David R. Fine

is a lawyer in Harrisburg

Pennsylvanians deserve better voting advice than they are receiving from two vocal advocacy groups.

PA CleanSweep and Taxpayers and Ratepayers United, two groups formed to protest the 2005 legislative and judicial pay raise, are urging voters to vote "no" on each and every Pennsylvania judge up for retention on the November ballot. (After their initial election, Pennsylvania judges must seek retention every 10 years.)

The groups base their recommendation solely on the fact that the judges did not reject the pay increase. Not that they made poor legal decisions. Not that they have misguided judicial philosophies. Not that they have shown bias or taken bribes.

Indeed, it's a fair bet that the folks who called for these judges' ouster couldn't tell you much about their actual work. For groups that hold themselves out as favoring better government, their position is self-defeating, wrongheaded and potentially catastrophic.

First, most (if not all) of the judges had no role in the General Assembly's decision to enact the pay increase, and they have no meaningful choice about accepting it.

Superior Court Judge Joan Orie Melvin told the commonwealth she didn't want the pay raise, and the state responded that it was required to pay her. She sued; a Commonwealth Court judge ruled against her, and the issue is now before the Pennsylvania Supreme Court. Simply put, the judges couldn't reject the pay increase even if they wanted to do so.

Second, voters should choose (or retain) judges based on their abilities on the bench, not their action - or, in this case, inaction - in response to a single political event. Judges make decisions on a wide array of issues. In criminal cases, they decide who will be jailed and for how long, and sometimes who will be executed. In civil cases, they decide who will prevail when someone alleges he suffered an injury at the hands of another, who will have custody of children when parents divorce, who will win when parties disagree about their contract rights, and when the government has overstepped its authority.

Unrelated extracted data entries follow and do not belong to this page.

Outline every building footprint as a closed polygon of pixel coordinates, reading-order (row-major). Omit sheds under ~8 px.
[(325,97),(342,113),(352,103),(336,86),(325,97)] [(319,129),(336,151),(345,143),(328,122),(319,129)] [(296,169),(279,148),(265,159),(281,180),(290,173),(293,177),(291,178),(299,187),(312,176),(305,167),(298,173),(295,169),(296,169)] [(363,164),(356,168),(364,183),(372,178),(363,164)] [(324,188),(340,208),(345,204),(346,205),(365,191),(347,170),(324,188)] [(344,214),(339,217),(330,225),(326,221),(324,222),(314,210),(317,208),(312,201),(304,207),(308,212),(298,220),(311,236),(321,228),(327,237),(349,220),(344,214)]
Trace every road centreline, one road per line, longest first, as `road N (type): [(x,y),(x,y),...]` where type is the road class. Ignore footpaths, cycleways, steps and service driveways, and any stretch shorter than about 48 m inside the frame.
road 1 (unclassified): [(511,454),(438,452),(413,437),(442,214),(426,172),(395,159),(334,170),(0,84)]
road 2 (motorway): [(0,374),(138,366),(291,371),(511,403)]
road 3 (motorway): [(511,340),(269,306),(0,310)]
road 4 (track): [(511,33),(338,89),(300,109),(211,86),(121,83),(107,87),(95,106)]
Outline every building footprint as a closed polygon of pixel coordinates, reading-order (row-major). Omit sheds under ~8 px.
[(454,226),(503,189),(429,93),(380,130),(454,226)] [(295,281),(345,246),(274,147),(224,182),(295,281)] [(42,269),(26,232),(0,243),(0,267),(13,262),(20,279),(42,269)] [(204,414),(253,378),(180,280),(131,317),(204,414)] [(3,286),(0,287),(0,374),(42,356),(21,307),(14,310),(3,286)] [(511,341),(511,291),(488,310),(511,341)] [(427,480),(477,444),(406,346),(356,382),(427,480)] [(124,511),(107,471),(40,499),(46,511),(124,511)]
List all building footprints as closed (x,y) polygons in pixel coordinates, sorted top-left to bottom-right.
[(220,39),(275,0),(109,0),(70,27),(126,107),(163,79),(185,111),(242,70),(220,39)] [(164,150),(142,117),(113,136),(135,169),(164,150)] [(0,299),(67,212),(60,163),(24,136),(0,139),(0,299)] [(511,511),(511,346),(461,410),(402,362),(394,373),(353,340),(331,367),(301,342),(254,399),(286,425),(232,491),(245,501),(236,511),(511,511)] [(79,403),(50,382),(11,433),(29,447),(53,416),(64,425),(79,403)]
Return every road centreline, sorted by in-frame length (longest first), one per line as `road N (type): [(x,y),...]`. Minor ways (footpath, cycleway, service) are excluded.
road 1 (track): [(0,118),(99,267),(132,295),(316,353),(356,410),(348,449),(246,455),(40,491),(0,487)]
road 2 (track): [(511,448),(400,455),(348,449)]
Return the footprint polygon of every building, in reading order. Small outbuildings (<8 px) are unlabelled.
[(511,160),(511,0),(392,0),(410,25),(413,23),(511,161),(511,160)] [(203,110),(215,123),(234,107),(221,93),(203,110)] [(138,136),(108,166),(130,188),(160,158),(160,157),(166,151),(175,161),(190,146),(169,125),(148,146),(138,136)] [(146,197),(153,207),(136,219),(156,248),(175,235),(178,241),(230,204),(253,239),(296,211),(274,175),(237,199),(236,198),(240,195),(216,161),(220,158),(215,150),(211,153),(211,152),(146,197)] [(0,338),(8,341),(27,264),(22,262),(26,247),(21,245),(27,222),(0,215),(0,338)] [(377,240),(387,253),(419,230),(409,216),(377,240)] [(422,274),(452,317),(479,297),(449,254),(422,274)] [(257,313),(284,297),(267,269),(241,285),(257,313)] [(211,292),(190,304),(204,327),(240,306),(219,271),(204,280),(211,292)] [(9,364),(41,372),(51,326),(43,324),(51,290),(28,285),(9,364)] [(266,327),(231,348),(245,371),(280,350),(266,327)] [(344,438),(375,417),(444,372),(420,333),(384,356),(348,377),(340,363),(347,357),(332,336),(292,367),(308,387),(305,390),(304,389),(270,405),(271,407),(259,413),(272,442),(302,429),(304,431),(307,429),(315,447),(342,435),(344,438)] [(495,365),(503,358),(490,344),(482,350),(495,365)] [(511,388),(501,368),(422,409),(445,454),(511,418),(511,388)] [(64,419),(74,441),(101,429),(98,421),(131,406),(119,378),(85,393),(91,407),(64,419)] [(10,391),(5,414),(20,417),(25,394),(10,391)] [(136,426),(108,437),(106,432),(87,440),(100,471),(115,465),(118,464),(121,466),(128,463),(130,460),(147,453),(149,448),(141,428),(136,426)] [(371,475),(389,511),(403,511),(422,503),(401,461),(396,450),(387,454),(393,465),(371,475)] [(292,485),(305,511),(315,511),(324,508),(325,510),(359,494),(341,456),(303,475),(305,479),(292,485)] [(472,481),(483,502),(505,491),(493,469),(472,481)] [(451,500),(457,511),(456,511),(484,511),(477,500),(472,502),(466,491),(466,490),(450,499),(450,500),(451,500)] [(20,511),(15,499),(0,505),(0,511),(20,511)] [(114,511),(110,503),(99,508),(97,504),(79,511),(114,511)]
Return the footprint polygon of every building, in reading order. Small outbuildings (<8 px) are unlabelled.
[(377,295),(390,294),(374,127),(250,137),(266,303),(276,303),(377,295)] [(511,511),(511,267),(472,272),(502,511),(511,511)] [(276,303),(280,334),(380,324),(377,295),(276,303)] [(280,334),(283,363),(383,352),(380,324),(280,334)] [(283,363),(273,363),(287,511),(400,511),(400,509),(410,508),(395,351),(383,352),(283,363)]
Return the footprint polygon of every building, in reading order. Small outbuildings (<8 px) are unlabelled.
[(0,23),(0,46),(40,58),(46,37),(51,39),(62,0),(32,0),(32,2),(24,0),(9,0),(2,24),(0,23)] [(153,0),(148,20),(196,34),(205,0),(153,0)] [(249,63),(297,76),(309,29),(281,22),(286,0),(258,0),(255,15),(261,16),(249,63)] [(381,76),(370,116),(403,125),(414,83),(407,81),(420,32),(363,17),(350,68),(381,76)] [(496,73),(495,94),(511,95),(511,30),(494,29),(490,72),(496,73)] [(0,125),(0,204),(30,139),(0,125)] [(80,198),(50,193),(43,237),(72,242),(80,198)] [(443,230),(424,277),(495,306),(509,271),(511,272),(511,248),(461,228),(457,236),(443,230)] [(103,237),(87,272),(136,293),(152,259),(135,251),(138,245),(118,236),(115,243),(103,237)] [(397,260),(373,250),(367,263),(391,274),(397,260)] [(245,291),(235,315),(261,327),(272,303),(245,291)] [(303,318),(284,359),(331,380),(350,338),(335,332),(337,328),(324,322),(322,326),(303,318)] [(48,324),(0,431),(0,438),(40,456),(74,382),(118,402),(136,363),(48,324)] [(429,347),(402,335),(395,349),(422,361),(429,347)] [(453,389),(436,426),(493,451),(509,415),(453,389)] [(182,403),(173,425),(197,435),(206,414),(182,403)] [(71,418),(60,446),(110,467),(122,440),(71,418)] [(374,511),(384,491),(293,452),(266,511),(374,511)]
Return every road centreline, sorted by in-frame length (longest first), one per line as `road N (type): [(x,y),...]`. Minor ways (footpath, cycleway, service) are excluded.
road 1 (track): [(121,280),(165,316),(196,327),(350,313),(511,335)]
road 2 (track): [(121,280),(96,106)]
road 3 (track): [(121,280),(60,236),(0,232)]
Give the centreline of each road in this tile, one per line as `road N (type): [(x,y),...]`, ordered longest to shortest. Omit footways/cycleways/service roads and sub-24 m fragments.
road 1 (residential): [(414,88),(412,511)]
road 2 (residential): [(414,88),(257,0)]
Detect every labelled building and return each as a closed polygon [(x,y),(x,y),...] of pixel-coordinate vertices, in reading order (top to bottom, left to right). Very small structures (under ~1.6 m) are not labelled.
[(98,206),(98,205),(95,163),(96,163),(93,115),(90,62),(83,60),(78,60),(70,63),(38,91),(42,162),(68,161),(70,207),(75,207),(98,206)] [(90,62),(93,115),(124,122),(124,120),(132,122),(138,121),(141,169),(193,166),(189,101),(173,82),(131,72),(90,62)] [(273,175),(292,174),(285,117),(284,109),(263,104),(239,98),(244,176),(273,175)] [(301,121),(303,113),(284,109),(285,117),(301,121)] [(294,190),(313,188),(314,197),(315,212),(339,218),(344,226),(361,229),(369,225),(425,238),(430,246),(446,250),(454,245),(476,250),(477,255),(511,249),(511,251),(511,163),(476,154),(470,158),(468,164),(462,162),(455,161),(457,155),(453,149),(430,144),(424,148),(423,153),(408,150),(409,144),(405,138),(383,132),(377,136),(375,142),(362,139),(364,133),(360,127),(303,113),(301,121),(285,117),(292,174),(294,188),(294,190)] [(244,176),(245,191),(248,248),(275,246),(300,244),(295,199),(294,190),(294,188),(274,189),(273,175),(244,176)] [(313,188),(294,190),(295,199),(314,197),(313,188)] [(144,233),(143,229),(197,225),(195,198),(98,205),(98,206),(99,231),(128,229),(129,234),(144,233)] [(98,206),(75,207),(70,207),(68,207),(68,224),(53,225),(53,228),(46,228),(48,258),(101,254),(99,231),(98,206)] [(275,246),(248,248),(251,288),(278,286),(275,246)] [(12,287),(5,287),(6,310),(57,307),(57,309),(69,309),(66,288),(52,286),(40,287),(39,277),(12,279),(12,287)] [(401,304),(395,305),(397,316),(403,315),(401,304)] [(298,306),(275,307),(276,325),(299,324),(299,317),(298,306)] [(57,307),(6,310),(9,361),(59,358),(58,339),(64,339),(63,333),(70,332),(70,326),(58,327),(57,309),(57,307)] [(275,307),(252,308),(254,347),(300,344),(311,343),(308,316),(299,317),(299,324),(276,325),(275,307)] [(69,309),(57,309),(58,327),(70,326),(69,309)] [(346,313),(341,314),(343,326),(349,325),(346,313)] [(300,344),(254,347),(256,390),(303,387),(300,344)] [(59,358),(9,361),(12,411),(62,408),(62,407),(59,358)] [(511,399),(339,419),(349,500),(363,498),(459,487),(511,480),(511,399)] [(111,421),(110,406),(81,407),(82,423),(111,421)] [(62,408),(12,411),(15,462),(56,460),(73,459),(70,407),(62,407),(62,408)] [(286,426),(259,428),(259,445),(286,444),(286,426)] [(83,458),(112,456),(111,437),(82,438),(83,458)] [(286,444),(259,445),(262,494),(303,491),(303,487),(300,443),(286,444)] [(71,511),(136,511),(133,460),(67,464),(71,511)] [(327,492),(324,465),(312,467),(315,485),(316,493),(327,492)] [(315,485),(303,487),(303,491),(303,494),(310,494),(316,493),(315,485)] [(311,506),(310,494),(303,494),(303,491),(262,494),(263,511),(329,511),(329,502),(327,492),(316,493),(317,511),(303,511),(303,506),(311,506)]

In deciding which judges should keep their jobs, we should focus on how they resolve such important questions. Do they do so with open minds; do they do so objectively; do they study the law and apply it fairly? To focus instead on a single issue such as the pay raise would be to employ the most arbitrary sort of tunnel vision.

Third, there are dozens of judges up for retention this year. If the misguided effort to oust all of them were to succeed, what would happen? Gov. Rendell would appoint people to fill their seats until new elections could be held. There is no small irony in the idea that groups that demand public involvement in government would try to create a scenario in which elected judges would be replaced by appointed judges. Many people believe Pennsylvania judges should be appointed rather than elected, and there are some good reasons to support such a change, but the pay raise isn't among them.

Beyond that, it would take months (if not longer) for the governor to make his nominations and for the Senate to confirm them. In that time, the work of Pennsylvania's courts would almost certainly slow significantly, and that would harm the citizens who have cases before those courts. Finally, unless the Supreme Court decides Orie Melvin's case in her favor, those new judges would have no choice but to accept the increased pay the advocates so decry.

The better advice for Pennsylvania voters is to scrutinize the work these judges have done. Read about the decisions they have made. Talk with lawyers and litigants who have appeared before them. Read what professional groups such as the Pennsylvania Bar Association have to say about them. Study their campaign Web sites.

If they've done well at their work, keep them. If they haven't, don't.

Do not follow the misguided recommendation of those who would ask you to ignore what really matters in order to make an arbitrary decision with real consequences for the people of Pennsylvania.